Set down, exactly as they appear, the line containing "X135360000Y-84830000D03*" and all subsequent lines through the end of the material below.
-------
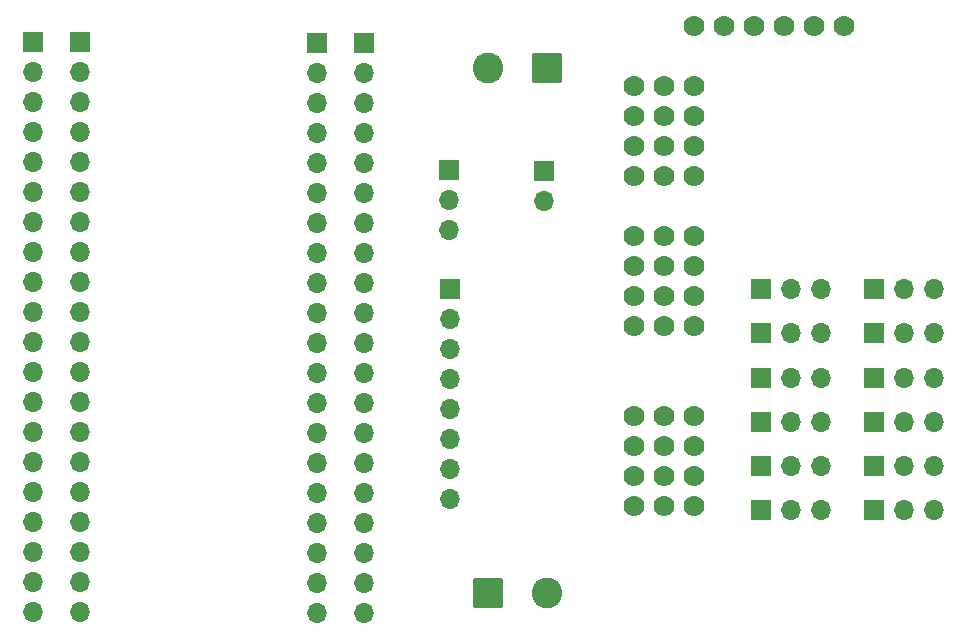
<source format=gbr>
%TF.GenerationSoftware,KiCad,Pcbnew,9.0.0*%
%TF.CreationDate,2025-03-26T16:26:24-04:00*%
%TF.ProjectId,spotmicro20mm,73706f74-6d69-4637-926f-32306d6d2e6b,rev?*%
%TF.SameCoordinates,Original*%
%TF.FileFunction,Soldermask,Bot*%
%TF.FilePolarity,Negative*%
%FSLAX46Y46*%
G04 Gerber Fmt 4.6, Leading zero omitted, Abs format (unit mm)*
G04 Created by KiCad (PCBNEW 9.0.0) date 2025-03-26 16:26:24*
%MOMM*%
%LPD*%
G01*
G04 APERTURE LIST*
G04 Aperture macros list*
%AMRoundRect*
0 Rectangle with rounded corners*
0 $1 Rounding radius*
0 $2 $3 $4 $5 $6 $7 $8 $9 X,Y pos of 4 corners*
0 Add a 4 corners polygon primitive as box body*
4,1,4,$2,$3,$4,$5,$6,$7,$8,$9,$2,$3,0*
0 Add four circle primitives for the rounded corners*
1,1,$1+$1,$2,$3*
1,1,$1+$1,$4,$5*
1,1,$1+$1,$6,$7*
1,1,$1+$1,$8,$9*
0 Add four rect primitives between the rounded corners*
20,1,$1+$1,$2,$3,$4,$5,0*
20,1,$1+$1,$4,$5,$6,$7,0*
20,1,$1+$1,$6,$7,$8,$9,0*
20,1,$1+$1,$8,$9,$2,$3,0*%
G04 Aperture macros list end*
%ADD10R,1.700000X1.700000*%
%ADD11O,1.700000X1.700000*%
%ADD12RoundRect,0.250000X1.050000X1.050000X-1.050000X1.050000X-1.050000X-1.050000X1.050000X-1.050000X0*%
%ADD13C,2.600000*%
%ADD14RoundRect,0.250000X-1.050000X-1.050000X1.050000X-1.050000X1.050000X1.050000X-1.050000X1.050000X0*%
%ADD15C,1.778000*%
G04 APERTURE END LIST*
D10*
%TO.C,J9*%
X146170000Y-88000000D03*
D11*
X148710000Y-88000000D03*
X151250000Y-88000000D03*
%TD*%
D10*
%TO.C,J14*%
X88500000Y-63360000D03*
D11*
X88500000Y-65900000D03*
X88500000Y-68440000D03*
X88500000Y-70980000D03*
X88500000Y-73520000D03*
X88500000Y-76060000D03*
X88500000Y-78600000D03*
X88500000Y-81140000D03*
X88500000Y-83680000D03*
X88500000Y-86220000D03*
X88500000Y-88760000D03*
X88500000Y-91300000D03*
X88500000Y-93840000D03*
X88500000Y-96380000D03*
X88500000Y-98920000D03*
X88500000Y-101460000D03*
X88500000Y-104000000D03*
X88500000Y-106540000D03*
X88500000Y-109080000D03*
X88500000Y-111620000D03*
%TD*%
D10*
%TO.C,J6*%
X155670000Y-99250000D03*
D11*
X158210000Y-99250000D03*
X160750000Y-99250000D03*
%TD*%
D10*
%TO.C,J18*%
X127750000Y-74250000D03*
D11*
X127750000Y-76790000D03*
%TD*%
D12*
%TO.C,J21*%
X127993453Y-65577500D03*
D13*
X122993453Y-65577500D03*
%TD*%
D10*
%TO.C,J4*%
X155670000Y-91750000D03*
D11*
X158210000Y-91750000D03*
X160750000Y-91750000D03*
%TD*%
D10*
%TO.C,J17*%
X112500000Y-63400000D03*
D11*
X112500000Y-65940000D03*
X112500000Y-68480000D03*
X112500000Y-71020000D03*
X112500000Y-73560000D03*
X112500000Y-76100000D03*
X112500000Y-78640000D03*
X112500000Y-81180000D03*
X112500000Y-83720000D03*
X112500000Y-86260000D03*
X112500000Y-88800000D03*
X112500000Y-91340000D03*
X112500000Y-93880000D03*
X112500000Y-96420000D03*
X112500000Y-98960000D03*
X112500000Y-101500000D03*
X112500000Y-104040000D03*
X112500000Y-106580000D03*
X112500000Y-109120000D03*
X112500000Y-111660000D03*
%TD*%
D10*
%TO.C,J13*%
X146170000Y-103000000D03*
D11*
X148710000Y-103000000D03*
X151250000Y-103000000D03*
%TD*%
D10*
%TO.C,J3*%
X155670000Y-88000000D03*
D11*
X158210000Y-88000000D03*
X160750000Y-88000000D03*
%TD*%
D10*
%TO.C,J15*%
X108500000Y-63400000D03*
D11*
X108500000Y-65940000D03*
X108500000Y-68480000D03*
X108500000Y-71020000D03*
X108500000Y-73560000D03*
X108500000Y-76100000D03*
X108500000Y-78640000D03*
X108500000Y-81180000D03*
X108500000Y-83720000D03*
X108500000Y-86260000D03*
X108500000Y-88800000D03*
X108500000Y-91340000D03*
X108500000Y-93880000D03*
X108500000Y-96420000D03*
X108500000Y-98960000D03*
X108500000Y-101500000D03*
X108500000Y-104040000D03*
X108500000Y-106580000D03*
X108500000Y-109120000D03*
X108500000Y-111660000D03*
%TD*%
D10*
%TO.C,J11*%
X146170000Y-95500000D03*
D11*
X148710000Y-95500000D03*
X151250000Y-95500000D03*
%TD*%
D14*
%TO.C,J1*%
X123000000Y-110000000D03*
D13*
X128000000Y-110000000D03*
%TD*%
D10*
%TO.C,J16*%
X84500000Y-63360000D03*
D11*
X84500000Y-65900000D03*
X84500000Y-68440000D03*
X84500000Y-70980000D03*
X84500000Y-73520000D03*
X84500000Y-76060000D03*
X84500000Y-78600000D03*
X84500000Y-81140000D03*
X84500000Y-83680000D03*
X84500000Y-86220000D03*
X84500000Y-88760000D03*
X84500000Y-91300000D03*
X84500000Y-93840000D03*
X84500000Y-96380000D03*
X84500000Y-98920000D03*
X84500000Y-101460000D03*
X84500000Y-104000000D03*
X84500000Y-106540000D03*
X84500000Y-109080000D03*
X84500000Y-111620000D03*
%TD*%
D10*
%TO.C,J8*%
X146170000Y-84250000D03*
D11*
X148710000Y-84250000D03*
X151250000Y-84250000D03*
%TD*%
D10*
%TO.C,J5*%
X155670000Y-95500000D03*
D11*
X158210000Y-95500000D03*
X160750000Y-95500000D03*
%TD*%
D10*
%TO.C,J10*%
X146170000Y-91750000D03*
D11*
X148710000Y-91750000D03*
X151250000Y-91750000D03*
%TD*%
D10*
%TO.C,J20*%
X119800000Y-84260000D03*
D11*
X119800000Y-86800000D03*
X119800000Y-89340000D03*
X119800000Y-91880000D03*
X119800000Y-94420000D03*
X119800000Y-96960000D03*
X119800000Y-99500000D03*
X119800000Y-102040000D03*
%TD*%
D10*
%TO.C,J12*%
X146170000Y-99250000D03*
D11*
X148710000Y-99250000D03*
X151250000Y-99250000D03*
%TD*%
D10*
%TO.C,J19*%
X119750000Y-74210000D03*
D11*
X119750000Y-76750000D03*
X119750000Y-79290000D03*
%TD*%
D10*
%TO.C,J7*%
X155670000Y-103000000D03*
D11*
X158210000Y-103000000D03*
X160750000Y-103000000D03*
%TD*%
D15*
%TO.C,U2*%
X140440000Y-67050000D03*
X140440000Y-69590000D03*
X140440000Y-72130000D03*
X140440000Y-74670000D03*
X140440000Y-79750000D03*
X140440000Y-82290000D03*
X140440000Y-84830000D03*
X140440000Y-87370000D03*
X140440000Y-94990000D03*
X140440000Y-97530000D03*
X140440000Y-100070000D03*
X140440000Y-102610000D03*
X153140000Y-61970000D03*
X135360000Y-67050000D03*
X135360000Y-69590000D03*
X135360000Y-72130000D03*
X135360000Y-74670000D03*
X135360000Y-79750000D03*
X135360000Y-82290000D03*
X135360000Y-84830000D03*
X135360000Y-87370000D03*
X135360000Y-94990000D03*
X135360000Y-97530000D03*
X135360000Y-100070000D03*
X135360000Y-102610000D03*
X150600000Y-61970000D03*
X148060000Y-61970000D03*
X145520000Y-61970000D03*
X140440000Y-61970000D03*
X137900000Y-67050000D03*
X137900000Y-69590000D03*
X137900000Y-72130000D03*
X137900000Y-74670000D03*
X137900000Y-79750000D03*
X137900000Y-82290000D03*
X137900000Y-84830000D03*
X137900000Y-87370000D03*
X137900000Y-94990000D03*
X137900000Y-97530000D03*
X137900000Y-100070000D03*
X137900000Y-102610000D03*
X142980000Y-61970000D03*
%TD*%
D10*
%TO.C,J2*%
X155670000Y-84250000D03*
D11*
X158210000Y-84250000D03*
X160750000Y-84250000D03*
%TD*%
M02*

</source>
-------
• _Written answer_:
X135360000Y-84830000D03*
X135360000Y-87370000D03*
X135360000Y-94990000D03*
X135360000Y-97530000D03*
X135360000Y-100070000D03*
X135360000Y-102610000D03*
X150600000Y-61970000D03*
X148060000Y-61970000D03*
X145520000Y-61970000D03*
X140440000Y-61970000D03*
X137900000Y-67050000D03*
X137900000Y-69590000D03*
X137900000Y-72130000D03*
X137900000Y-74670000D03*
X137900000Y-79750000D03*
X137900000Y-82290000D03*
X137900000Y-84830000D03*
X137900000Y-87370000D03*
X137900000Y-94990000D03*
X137900000Y-97530000D03*
X137900000Y-100070000D03*
X137900000Y-102610000D03*
X142980000Y-61970000D03*
%TD*%
D10*
%TO.C,J2*%
X155670000Y-84250000D03*
D11*
X158210000Y-84250000D03*
X160750000Y-84250000D03*
%TD*%
M02*

</source>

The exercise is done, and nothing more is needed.